Blog: il dialogo alla riscossa

30 marzo 2005 Net&Blog
Blog: il dialogo alla riscossa

Da un po’ di tempo si discute molto di weblog sulla carta stampata: da un certo punto di vista, da quello, per esempio, di giornali come il nostro, che al fenomeno hanno dedicato spazio e attenzione da tanto tempo, certa compulsiva attenzione rischia di risultare fin sospetta, quasi che, più che di fronte a un discorso, a un atto conoscitivo, o alla pacata curiosità del saggio, ci si trovasse di faccia allo scongiuro apotropaico del buon selvaggio, che urla e strepita, spaventato dal fulmine a ciel sereno, per poi ripararsi dal tuono, senza aver nemmeno intravisto il lampo.

_Voci estratte_
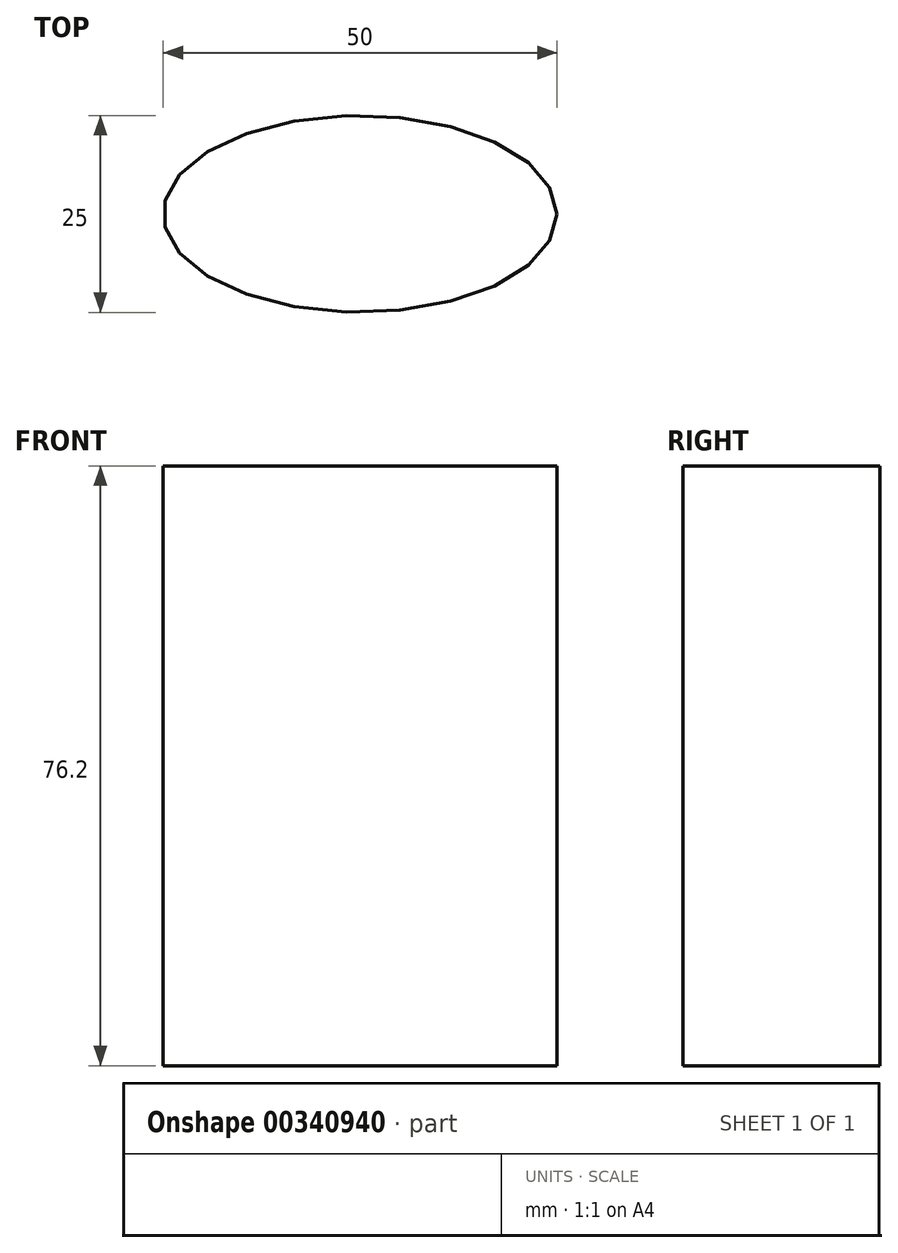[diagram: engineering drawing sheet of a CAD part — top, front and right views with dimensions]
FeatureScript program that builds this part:
annotation { "Feature Type Name" : "Feature", "Feature Type Description" : "" }
export const myFeature = defineFeature(function(context is Context, id is Id, definition is map)
    precondition{}
    {
        {
            var Q0;
            Q0=qCreatedBy(makeId("Top.planeOp"),FACE);
            var sketch = newSketch(context, id + "F0", { "sketchPlane" : qUnion([Q0])});
            skEllipse(sketch, "E0", {"center": v(0, 0) * mm, "majorRadius": 25 * mm, "minorRadius": 12.5 * mm, "majorAxis": v(1, 0)});
            skSolve(sketch);
        }
        {
            var Q0;
            Q0 = qSketchRegion(id + "F0", true);
            extrude(context, id + "F1", {"entities" : qUnion([Q0]), "depth" : 76.2 * mm});
        }
    });
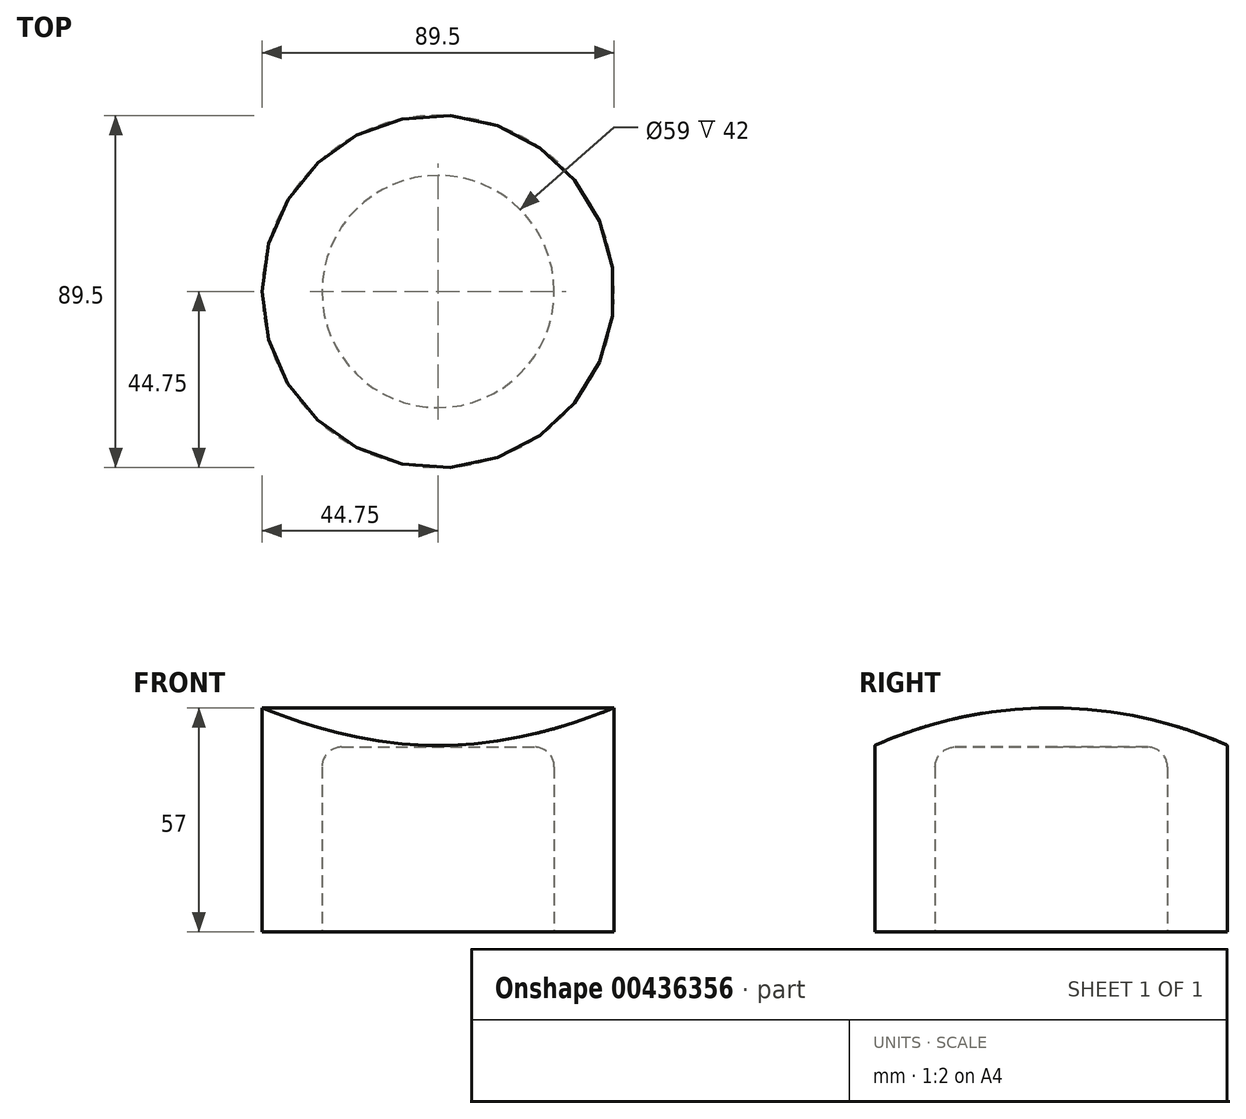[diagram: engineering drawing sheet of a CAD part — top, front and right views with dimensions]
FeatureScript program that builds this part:
annotation { "Feature Type Name" : "Feature", "Feature Type Description" : "" }
export const myFeature = defineFeature(function(context is Context, id is Id, definition is map)
    precondition{}
    {
        {
            var Q0;
            Q0=qCreatedBy(makeId("Front.planeOp"),FACE);
            var sketch = newSketch(context, id + "F0", { "sketchPlane" : qUnion([Q0])});
            skLineSegment(sketch, "E0", {"start": v(0, 0) * mm, "end": v(44.75, 0) * mm});
            skLineSegment(sketch, "E1", {"start": v(44.75, 0) * mm, "end": v(44.75, -57) * mm});
            skLineSegment(sketch, "E2", {"start": v(44.75, -57) * mm, "end": v(29.5, -57) * mm});
            skLineSegment(sketch, "E3", {"start": v(29.5, -57) * mm, "end": v(29.5, -48) * mm});
            skLineSegment(sketch, "E4", {"start": v(29.5, -48) * mm, "end": v(35.5, -48) * mm});
            skLineSegment(sketch, "E5", {"start": v(35.5, -51.58) * mm, "end": v(35.5, -48) * mm});
            skLineSegment(sketch, "E6", {"start": v(35.5, -51.58) * mm, "end": v(29.5, -51.58) * mm});
            skLineSegment(sketch, "E7", {"start": v(29.5, -51.58) * mm, "end": v(29.5, -15) * mm});
            skLineSegment(sketch, "E8", {"start": v(24.5, -10) * mm, "end": v(0, -10) * mm});
            skLineSegment(sketch, "E9", {"start": v(0, -10) * mm, "end": v(0, 0) * mm});
            skPoint(sketch, "E10.visualSharp", {"position": v(29.5, -10) * mm});
            skArc(sketch, "E10.filletArc", {"start": v(29.5, -15) * mm, "mid": v(28.04, -11.46) * mm, "end": v(24.5, -10) * mm});
            skSolve(sketch);
        }
        {
            var Q0;
            Q0 = qSketchRegion(id + "F0", true);
            var Q1;
            Q1=sQuery(id+"F0.wireOp",EDGE,"E9");
            revolve(context, id + "F1", {"entities" : qUnion([Q0]), "axis" : qUnion([Q1]), "revolveType" : RevolveType.FULL});
        }
        {
            var Q0;
            Q0=qCreatedBy(makeId("Right.planeOp"),FACE);
            var sketch = newSketch(context, id + "F2", { "sketchPlane" : qUnion([Q0])});
            skArc(sketch, "E11", {"start": v(-45.72, -10) * mm, "mid": v(0, 0) * mm, "end": v(45.72, -10) * mm});
            skLineSegment(sketch, "E12", {"start": v(-45.72, 0) * mm, "end": v(45.72, 0) * mm, "construction": true});
            skLineSegment(sketch, "E13", {"start": v(-45.72, -10) * mm, "end": v(-45.72, 10) * mm});
            skLineSegment(sketch, "E14", {"start": v(-45.72, 10) * mm, "end": v(45.72, 10) * mm});
            skLineSegment(sketch, "E15", {"start": v(45.72, 10) * mm, "end": v(45.72, -10) * mm});
            skLineSegment(sketch, "E16", {"start": v(0, 0) * mm, "end": v(0, 10) * mm, "construction": true});
            skSolve(sketch);
        }
        {
            var Q0;
            Q0 = qSketchRegion(id + "F2", true);
            extrude(context, id + "F3", {"entities" : qUnion([Q0]), "operationType" : NewBodyOperationType.REMOVE, "endBound" : BoundingType.SYMMETRIC, "oppositeDirection" : true, "depth" : 100 * mm});
        }
    });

_Le consegne_
1. Riscrivi l'estratto sui blog partendo dalle parole "30 marzo 2005" e fermandoti dopo "intravisto il lampo.". Al posto di "giornali" metti "quotidiani".
2. Secondo l'estratto sui blog, dove si discute molto di weblog da un po' di tempo?

_Le soluzioni_
1.
30 marzo 2005 Net&Blog
Blog: il dialogo alla riscossa

Da un po’ di tempo si discute molto di weblog sulla carta stampata: da un certo punto di vista, da quello, per esempio, di quotidiani come il nostro, che al fenomeno hanno dedicato spazio e attenzione da tanto tempo, certa compulsiva attenzione rischia di risultare fin sospetta, quasi che, più che di fronte a un discorso, a un atto conoscitivo, o alla pacata curiosità del saggio, ci si trovasse di faccia allo scongiuro apotropaico del buon selvaggio, che urla e strepita, spaventato dal fulmine a ciel sereno, per poi ripararsi dal tuono, senza aver nemmeno intravisto il lampo.

2. Sulla carta stampata.